- [PROBLEM]:
Repeat each entry as written and leave the images out of the copy.

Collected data
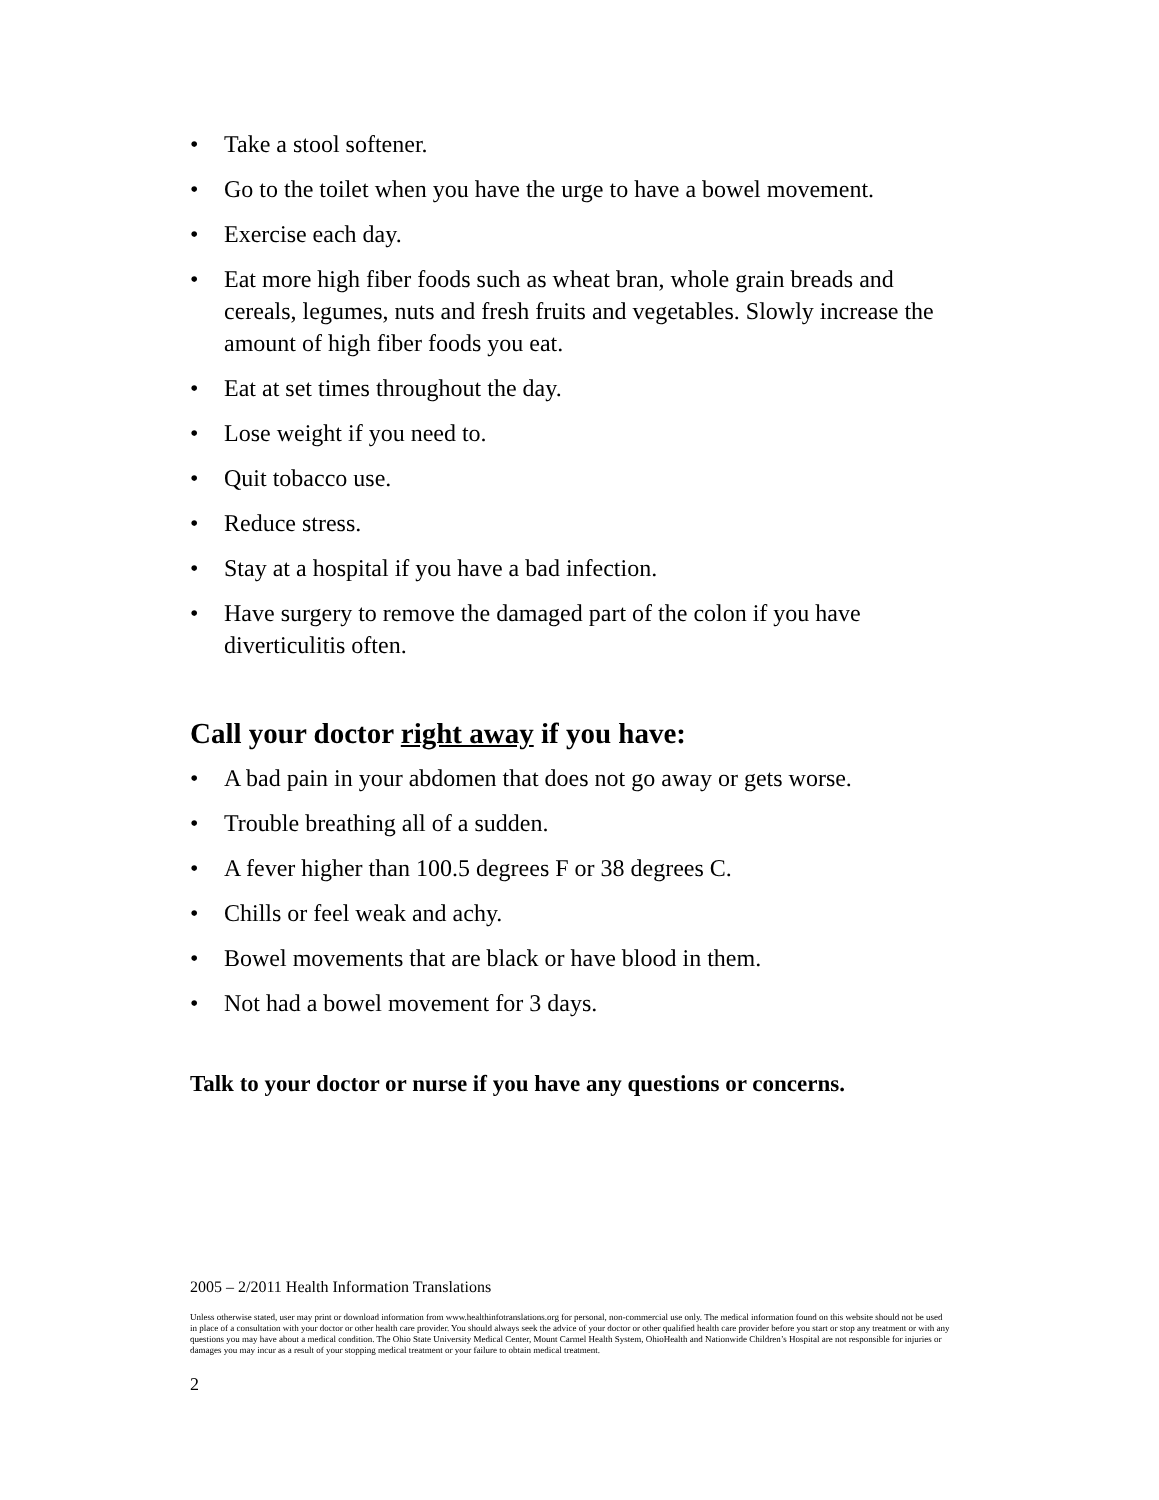• Take a stool softener.
• Go to the toilet when you have the urge to have a bowel movement.
• Exercise each day.
• Eat more high fiber foods such as wheat bran, whole grain breads and cereals, legumes, nuts and fresh fruits and vegetables. Slowly increase the amount of high fiber foods you eat.
• Eat at set times throughout the day.
• Lose weight if you need to.
• Quit tobacco use.
• Reduce stress.
• Stay at a hospital if you have a bad infection.
• Have surgery to remove the damaged part of the colon if you have diverticulitis often.
Call your doctor right away if you have:
• A bad pain in your abdomen that does not go away or gets worse.
• Trouble breathing all of a sudden.
• A fever higher than 100.5 degrees F or 38 degrees C.
• Chills or feel weak and achy.
• Bowel movements that are black or have blood in them.
• Not had a bowel movement for 3 days.
Talk to your doctor or nurse if you have any questions or concerns.
2005 – 2/2011 Health Information Translations
Unless otherwise stated, user may print or download information from www.healthinfotranslations.org for personal, non-commercial use only. The medical information found on this website should not be used in place of a consultation with your doctor or other health care provider. You should always seek the advice of your doctor or other qualified health care provider before you start or stop any treatment or with any questions you may have about a medical condition. The Ohio State University Medical Center, Mount Carmel Health System, OhioHealth and Nationwide Children’s Hospital are not responsible for injuries or damages you may incur as a result of your stopping medical treatment or your failure to obtain medical treatment.
2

- [SOLUTION]:
• Take a stool softener.
• Go to the toilet when you have the urge to have a bowel movement.
• Exercise each day.
• Eat more high fiber foods such as wheat bran, whole grain breads and cereals, legumes, nuts and fresh fruits and vegetables. Slowly increase the amount of high fiber foods you eat.
• Eat at set times throughout the day.
• Lose weight if you need to.
• Quit tobacco use.
• Reduce stress.
• Stay at a hospital if you have a bad infection.
• Have surgery to remove the damaged part of the colon if you have diverticulitis often.
Call your doctor right away if you have:
• A bad pain in your abdomen that does not go away or gets worse.
• Trouble breathing all of a sudden.
• A fever higher than 100.5 degrees F or 38 degrees C.
• Chills or feel weak and achy.
• Bowel movements that are black or have blood in them.
• Not had a bowel movement for 3 days.
Talk to your doctor or nurse if you have any questions or concerns.
2005 – 2/2011 Health Information Translations
Unless otherwise stated, user may print or download information from www.healthinfotranslations.org for personal, non-commercial use only. The medical information found on this website should not be used in place of a consultation with your doctor or other health care provider. You should always seek the advice of your doctor or other qualified health care provider before you start or stop any treatment or with any questions you may have about a medical condition. The Ohio State University Medical Center, Mount Carmel Health System, OhioHealth and Nationwide Children’s Hospital are not responsible for injuries or damages you may incur as a result of your stopping medical treatment or your failure to obtain medical treatment.
2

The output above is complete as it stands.